## Your goal
Pictures are not part of the answer. Write out exactly the lines from the one containing "Maria Avramouli, Ilias" through the end of the material below.
----
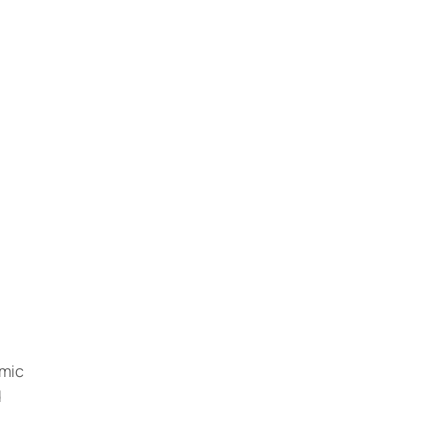
mic 
 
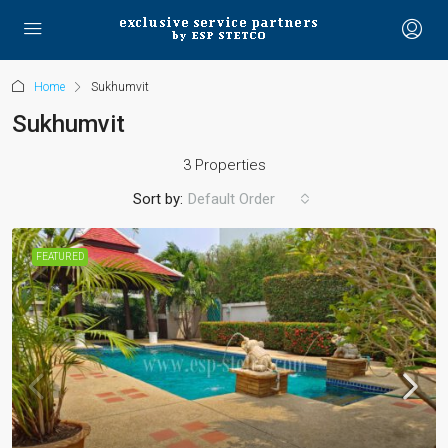
Home
Sukhumvit
Sukhumvit
3 Properties
Sort by:
Default Order
FEATURED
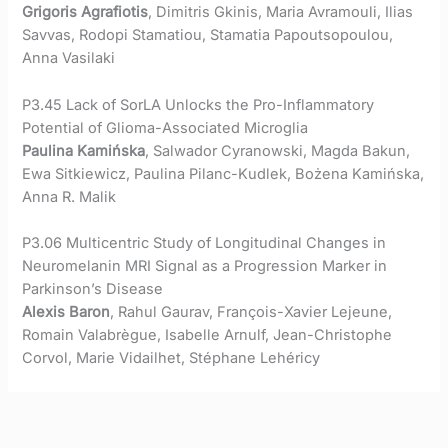
Grigoris Agrafiotis
, Dimitris Gkinis, Maria Avramouli, Ilias
Savvas, Rodopi Stamatiou, Stamatia Papoutsopoulou,
Anna Vasilaki
P3.45 Lack of SorLA Unlocks the Pro-Inflammatory
Potential of Glioma-Associated Microglia
Paulina Kamińska
, Salwador Cyranowski, Magda Bakun,
Ewa Sitkiewicz, Paulina Pilanc-Kudlek, Bożena Kamińska,
Anna R. Malik
P3.06 Multicentric Study of Longitudinal Changes in
Neuromelanin MRI Signal as a Progression Marker in
Parkinson’s Disease
Alexis Baron
, Rahul Gaurav, François-Xavier Lejeune,
Romain Valabrègue, Isabelle Arnulf, Jean-Christophe
Corvol, Marie Vidailhet, Stéphane Lehéricy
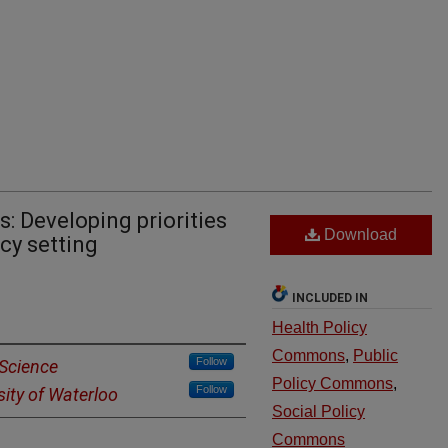
: Developing priorities
Download
cy setting
INCLUDED IN
Health Policy
Commons
,
Public
Follow
 Science
Policy Commons
,
Follow
sity of Waterloo
Social Policy
Commons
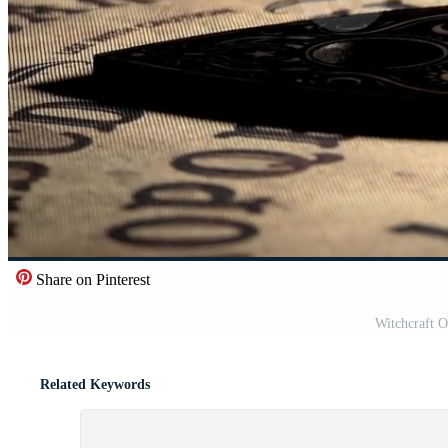
Share on Pinterest
Witchcraft 
Related Keywords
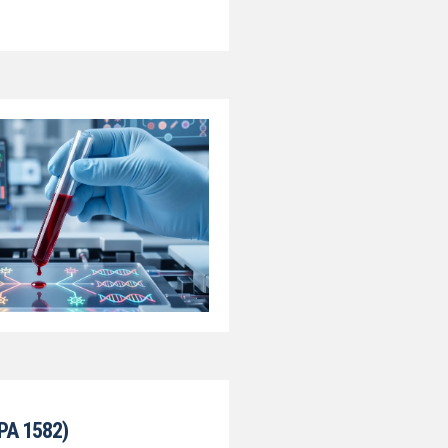
PA 1582)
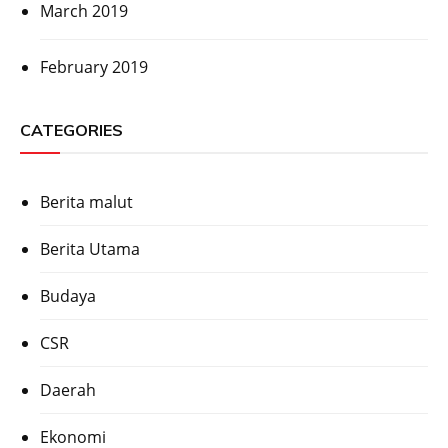
March 2019
February 2019
CATEGORIES
Berita malut
Berita Utama
Budaya
CSR
Daerah
Ekonomi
----
## Result of the task
, Dimitris Gkinis, Maria Avramouli, Ilias
Savvas, Rodopi Stamatiou, Stamatia Papoutsopoulou,
Anna Vasilaki
P3.45 Lack of SorLA Unlocks the Pro-Inflammatory
Potential of Glioma-Associated Microglia
Paulina Kamińska
, Salwador Cyranowski, Magda Bakun,
Ewa Sitkiewicz, Paulina Pilanc-Kudlek, Bożena Kamińska,
Anna R. Malik
P3.06 Multicentric Study of Longitudinal Changes in
Neuromelanin MRI Signal as a Progression Marker in
Parkinson’s Disease
Alexis Baron
, Rahul Gaurav, François-Xavier Lejeune,
Romain Valabrègue, Isabelle Arnulf, Jean-Christophe
Corvol, Marie Vidailhet, Stéphane Lehéricy
: Developing priorities
Download
cy setting
INCLUDED IN
Health Policy
Commons
,
Public
Follow
 Science
Policy Commons
,
Follow
sity of Waterloo
Social Policy
Commons
Share on Pinterest
Witchcraft 
Related Keywords
PA 1582)
March 2019
February 2019
CATEGORIES
Berita malut
Berita Utama
Budaya
CSR
Daerah
Ekonomi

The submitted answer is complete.